• Document passage:
= = =

The first-ever Metaverse Fashion Week is starting to take shape after Decentraland announced late last year that it will host four days of “catwalk shows and showcases, pop up shops, after parties, and immersive experiences” in March in collaboration with Polygon blockchain-hosted luxury marketplace UNXD, the company that played host to Dolce & Gabbana’s first NFT clothing collection. Fast forward to this week and a number of big-name fashion brands – and Vogue Arabia – have confirmed that they will participate in the virtual event slated to unfold between March 24 and 27, in connection with which consumers will be able to view runway presentations, engage with other viewers, and purchase the virtual garments and accessories for their online avatars.
In a release on Thursday, Decentraland revealed that the upcoming Metaverse Fashion Week – MVFW – will consist of “futuristic” daily runway shows courtesy of fashion brands, such as Dolce & Gabbana, Dundas, and Etro, as well as digital fashion brands like The Fabricant. Not limited to runway shows, the four-day event will include “a luxury shopping area inspired by the architecture at Avenue Montaigne in Paris,” which will house “metaverse brand/shopping experiences” by Tommy Hilfiger, Dolce & Gabbana, Elie Saab, Etro, Dundas, Jacob & Co., Franck Muller, Garrett Leight, Cavalli, Faith Connexion and Faith Tribe, Nicholas Kirkwood, and Chufy, among others. Still yet, Decentraland announced that Selfridges will “officially kick off” the event on March 23 with the inauguration of its flagship metaverse store, complete with an immersive experience with Paco Rabanne + Victor Vasarely.
Additional brands that maintain virtual real estate on Decentraland, a decentralized virtual social platform powered by the Ethereum blockchain, are also expected to launch initiatives of their own in tandem with MVFW.
“Fashion and haute couture are not new to the metaverse,” Decentraland Foundation’s Creative Director, Sam Hamilton, said this week. “Decentraland has been on the cutting edge of rare and in-demand digital fashion since the launch of avatar wearables in 2020. Since that time, creators have been pushing both the technical and stylistic limits of Decentraland wearables and have created a booming economy with over $1 million in sales of avatar wearables last year.”
The impending event comes as interest in non-fungible tokens (“NFT”) and the metaverse more broadly is at an all-time high. NFTs “surged in popularity last year and this growth shows no signs of slowing,” Reuters’ Elizabeth Howcroft wrote recently, noting that sales on OpenSea, which boasts the title of the largest marketplace for NFTs, hit a record $5 billion in January “even as the tech-heavy Nasdaq posted its biggest monthly drop since 2018.” OpenSea, which nabbed a $13.3 billion valuation in January after closing a $300 million Series C round, boasted a transaction volume that surpassed $14 billion for 2021, up from $27.1 million in 2020.

= = =

• Work order 1: Condense the paragraph of the fashion week article that opens with "In a release on Thursday" into a short bulleted list, keeping its main facts.
• Work order 2: Reproduce the portion of the fashion week article between "In a release" and "Rabanne + Victor Vasarely.", inclusive.
The dataset entries have no connection to the fashion week article.

Dataset entries:
= = =

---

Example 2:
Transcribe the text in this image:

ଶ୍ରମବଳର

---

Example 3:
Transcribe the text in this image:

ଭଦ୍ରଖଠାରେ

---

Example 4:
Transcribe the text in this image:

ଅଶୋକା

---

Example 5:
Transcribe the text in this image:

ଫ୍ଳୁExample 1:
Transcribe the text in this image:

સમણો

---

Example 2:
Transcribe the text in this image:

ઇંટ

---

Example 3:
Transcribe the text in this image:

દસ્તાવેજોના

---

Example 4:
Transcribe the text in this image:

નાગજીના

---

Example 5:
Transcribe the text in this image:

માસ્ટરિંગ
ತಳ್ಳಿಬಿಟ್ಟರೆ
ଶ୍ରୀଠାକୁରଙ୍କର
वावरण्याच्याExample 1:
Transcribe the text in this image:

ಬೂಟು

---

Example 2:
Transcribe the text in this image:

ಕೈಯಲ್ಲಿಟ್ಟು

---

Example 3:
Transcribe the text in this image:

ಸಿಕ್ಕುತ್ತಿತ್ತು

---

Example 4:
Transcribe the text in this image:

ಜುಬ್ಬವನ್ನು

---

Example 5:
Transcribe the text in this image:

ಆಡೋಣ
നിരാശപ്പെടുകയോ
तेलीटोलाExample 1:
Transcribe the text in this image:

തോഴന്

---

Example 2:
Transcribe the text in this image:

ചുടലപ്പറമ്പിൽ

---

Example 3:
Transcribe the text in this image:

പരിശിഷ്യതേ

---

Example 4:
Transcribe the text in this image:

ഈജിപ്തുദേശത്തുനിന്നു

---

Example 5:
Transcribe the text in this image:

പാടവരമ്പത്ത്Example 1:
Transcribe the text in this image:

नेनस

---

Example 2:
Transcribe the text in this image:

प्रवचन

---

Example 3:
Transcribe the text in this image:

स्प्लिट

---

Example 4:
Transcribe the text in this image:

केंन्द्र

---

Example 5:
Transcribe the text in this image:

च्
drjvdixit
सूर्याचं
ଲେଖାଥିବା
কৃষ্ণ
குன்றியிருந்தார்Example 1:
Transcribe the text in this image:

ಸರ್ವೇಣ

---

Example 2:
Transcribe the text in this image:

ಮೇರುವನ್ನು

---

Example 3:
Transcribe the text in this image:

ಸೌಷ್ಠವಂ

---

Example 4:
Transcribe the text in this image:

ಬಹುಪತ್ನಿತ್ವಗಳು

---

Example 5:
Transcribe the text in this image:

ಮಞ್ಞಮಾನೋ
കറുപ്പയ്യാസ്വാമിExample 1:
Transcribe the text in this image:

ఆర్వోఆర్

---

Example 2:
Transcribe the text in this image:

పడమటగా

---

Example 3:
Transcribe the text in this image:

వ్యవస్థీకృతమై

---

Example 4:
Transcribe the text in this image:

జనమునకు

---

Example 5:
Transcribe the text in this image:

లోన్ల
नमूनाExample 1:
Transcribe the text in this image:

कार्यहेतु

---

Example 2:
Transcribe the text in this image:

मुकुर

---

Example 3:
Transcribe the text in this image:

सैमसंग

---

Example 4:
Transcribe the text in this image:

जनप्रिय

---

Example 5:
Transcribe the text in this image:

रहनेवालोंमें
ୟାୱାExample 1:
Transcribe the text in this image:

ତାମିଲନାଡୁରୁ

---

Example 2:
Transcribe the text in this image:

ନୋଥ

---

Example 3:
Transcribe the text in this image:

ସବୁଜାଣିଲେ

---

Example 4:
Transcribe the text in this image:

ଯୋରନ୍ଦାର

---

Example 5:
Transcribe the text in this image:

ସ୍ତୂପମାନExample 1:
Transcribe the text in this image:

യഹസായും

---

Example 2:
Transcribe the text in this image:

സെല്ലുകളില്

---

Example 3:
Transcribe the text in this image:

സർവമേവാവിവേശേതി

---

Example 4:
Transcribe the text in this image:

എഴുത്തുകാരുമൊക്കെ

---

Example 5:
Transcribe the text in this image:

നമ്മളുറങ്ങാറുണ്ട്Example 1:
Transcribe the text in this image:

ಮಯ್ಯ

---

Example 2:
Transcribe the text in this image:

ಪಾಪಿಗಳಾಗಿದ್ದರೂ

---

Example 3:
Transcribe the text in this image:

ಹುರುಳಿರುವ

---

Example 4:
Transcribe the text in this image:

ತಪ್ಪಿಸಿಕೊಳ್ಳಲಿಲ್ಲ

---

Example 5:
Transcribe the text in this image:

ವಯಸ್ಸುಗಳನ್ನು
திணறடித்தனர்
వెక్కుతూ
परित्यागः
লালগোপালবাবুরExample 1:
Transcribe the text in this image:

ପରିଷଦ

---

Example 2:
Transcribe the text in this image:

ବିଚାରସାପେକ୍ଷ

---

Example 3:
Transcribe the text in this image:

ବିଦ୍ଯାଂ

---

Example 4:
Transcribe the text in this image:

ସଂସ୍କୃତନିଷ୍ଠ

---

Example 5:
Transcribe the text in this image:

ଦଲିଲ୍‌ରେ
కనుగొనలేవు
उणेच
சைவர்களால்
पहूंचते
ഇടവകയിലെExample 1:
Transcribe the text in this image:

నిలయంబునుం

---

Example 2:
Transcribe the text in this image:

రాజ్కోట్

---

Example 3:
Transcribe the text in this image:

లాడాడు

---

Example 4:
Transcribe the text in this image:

= = =

• Response 1:
- On Thursday, Decentraland announced that MVFW will have "futuristic" daily runway shows from fashion brands such as Dolce & Gabbana, Dundas, and Etro, and from digital fashion brands like The Fabricant.
- The four-day event will also include a luxury shopping area inspired by the architecture at Avenue Montaigne in Paris. It will host brand/shopping experiences from Tommy Hilfiger, Dolce & Gabbana, Elie Saab, Etro, Dundas, Jacob & Co., Franck Muller, Garrett Leight, Cavalli, Faith Connexion and Faith Tribe, Nicholas Kirkwood, Chufy, and others.
- Selfridges will open the event on March 23 by inaugurating its flagship metaverse store, which includes an immersive experience with Paco Rabanne + Victor Vasarely.

• Response 2:
In a release on Thursday, Decentraland revealed that the upcoming Metaverse Fashion Week – MVFW – will consist of “futuristic” daily runway shows courtesy of fashion brands, such as Dolce & Gabbana, Dundas, and Etro, as well as digital fashion brands like The Fabricant. Not limited to runway shows, the four-day event will include “a luxury shopping area inspired by the architecture at Avenue Montaigne in Paris,” which will house “metaverse brand/shopping experiences” by Tommy Hilfiger, Dolce & Gabbana, Elie Saab, Etro, Dundas, Jacob & Co., Franck Muller, Garrett Leight, Cavalli, Faith Connexion and Faith Tribe, Nicholas Kirkwood, and Chufy, among others. Still yet, Decentraland announced that Selfridges will “officially kick off” the event on March 23 with the inauguration of its flagship metaverse store, complete with an immersive experience with Paco Rabanne + Victor Vasarely.